Amardeep Singh, a spokesman for the Sikh Coalition, said the Pentagon had so far been unwilling to firmly commit to taking people whose religion included dress and grooming requirements.

"If the military wants to have a uniform means of addressing how, when and where religious garb or apparel may be worn, they're going to have to create implementation guides that are very clear and specific, like the militaries in Canada, Britain and India," he said.

In those countries, guidelines clearly state how Sikhs will dress and present themselves while in uniform.

The US military's approach has not always presented such a hurdle. The first Sikh in the US Army is believed to have been Bagat Singh Thind, who joined up in the First World War. Photos show him with turban and beard in a large group of bare-headed troopers at Camp Lewis, Washington, in 1918.

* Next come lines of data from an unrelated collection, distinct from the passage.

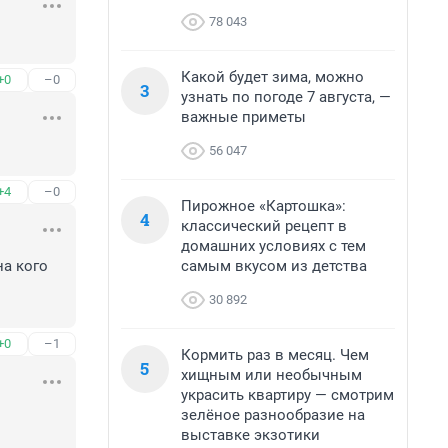
78 043
Какой будет зима, можно
+0
–0
3
узнать по погоде 7 августа, —
важные приметы
56 047
+4
–0
Пирожное «Картошка»:
4
классический рецепт в
домашних условиях с тем
самым вкусом из детства
а кого 
30 892
+0
–1
Кормить раз в месяц. Чем
5
хищным или необычным
украсить квартиру — смотрим
зелёное разнообразие на
выставке экзотики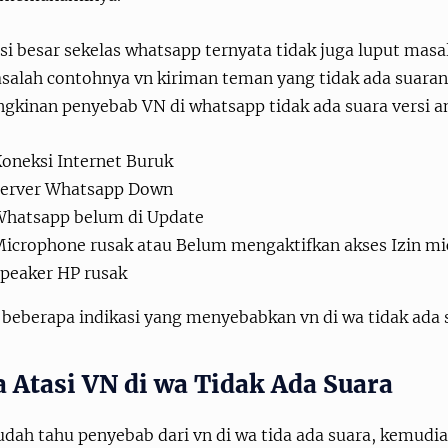
si besar sekelas whatsapp ternyata tidak juga luput mas
salah contohnya vn kiriman teman yang tidak ada suarany
gkinan penyebab VN di whatsapp tidak ada suara versi 
oneksi Internet Buruk
Server Whatsapp Down
hatsapp belum di Update
icrophone rusak atau Belum mengaktifkan akses Izin m
peaker HP rusak
 beberapa indikasi yang menyebabkan vn di wa tidak ada 
a Atasi VN di wa Tidak Ada Suara
sudah tahu penyebab dari vn di wa tida ada suara, kemud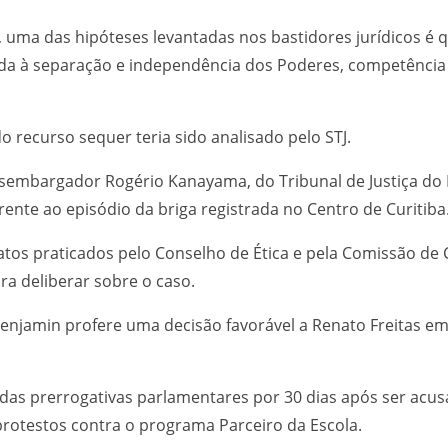
 uma das hipóteses levantadas nos bastidores jurídicos é 
nada à separação e independência dos Poderes, competênci
 recurso sequer teria sido analisado pelo STJ.
esembargador Rogério Kanayama, do Tribunal de Justiça do 
rente ao episódio da briga registrada no Centro de Curitiba
tos praticados pelo Conselho de Ética e pela Comissão de Co
a deliberar sobre o caso.
enjamin profere uma decisão favorável a Renato Freitas e
as prerrogativas parlamentares por 30 dias após ser acusad
rotestos contra o programa Parceiro da Escola.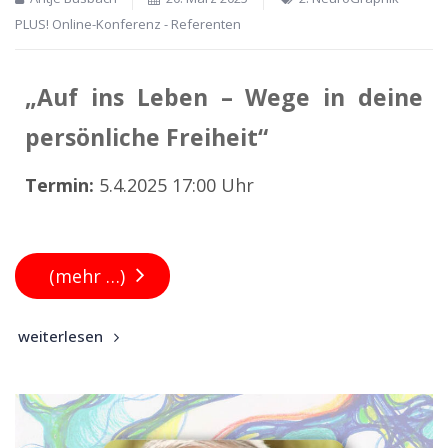
PLUS! Online-Konferenz - Referenten
„Auf ins Leben – Wege in deine
persönliche Freiheit“
Termin:
5.4.2025 17:00 Uhr
(mehr …)
weiterlesen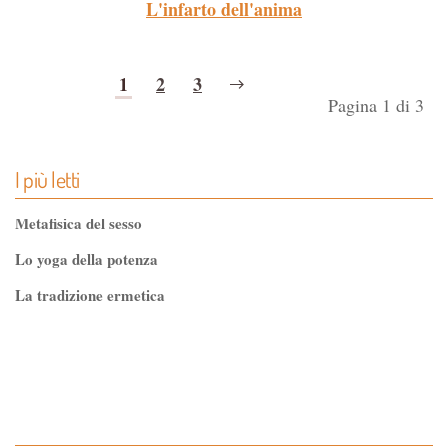
L'infarto dell'anima
1
2
3
Pagina 1 di 3
I più letti
Metafisica del sesso
Lo yoga della potenza
La tradizione ermetica
Tao-Tê-Ching di Lao-tze
La via dello Zen
Testo classico di medicina interna dell'Imperatore Giallo
L'evoluzione interiore dell'uomo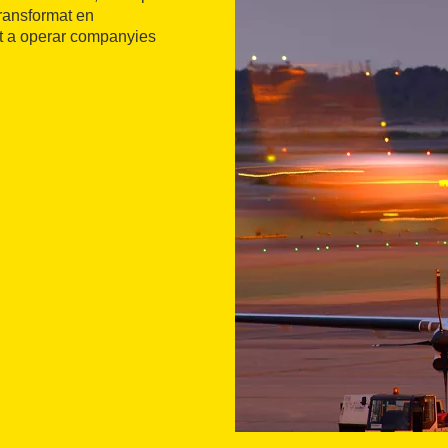
ransformat en
at a operar companyies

Since then, several dozen observant Sikhs have served in the US Army, Navy or Air Force, with the peak coming between the 1960s and 1980s, according to Amandeep Sidhu, an attorney with McDermott Will & Emery, who has worked with the Sikh Coalition.

Concerned about lax discipline in the aftermath of the Vietnam War, the Pentagon revised its policies in the 1980s to strengthen the military with more strict uniformity, Sidhu said.

Sikhs already in the military, including a doctor and a dentist, were allowed to continue to wear their turbans, hair and beards, but the stiffer regulations acted as a virtual roadblock to younger Sikhs trying to enter the service.

In 2009, Kalsi and a Sikh dentist being trained under an Army assistance program approached the Sikh Coalition seeking help to obtain religious accommodations.

Both received waivers and deployed to Afghanistan. Kalsi was awarded a Bronze Star for his service, and Captain Tejdeep Rattan, a dentist, received an Army Commendation Medal.

Sidhu said the three Sikhs currently serving in the military had shown they could appear neat and conservative in uniform and safely wear helmets and gas masks even with long hair and beards. But despite their success, a Sikh still cannot join the military like any other American.

"For all intents and purposes, he can't show up at basic training without shaving his beard, cutting his hair and taking off his turban, in violation of his religion," Sidhu said.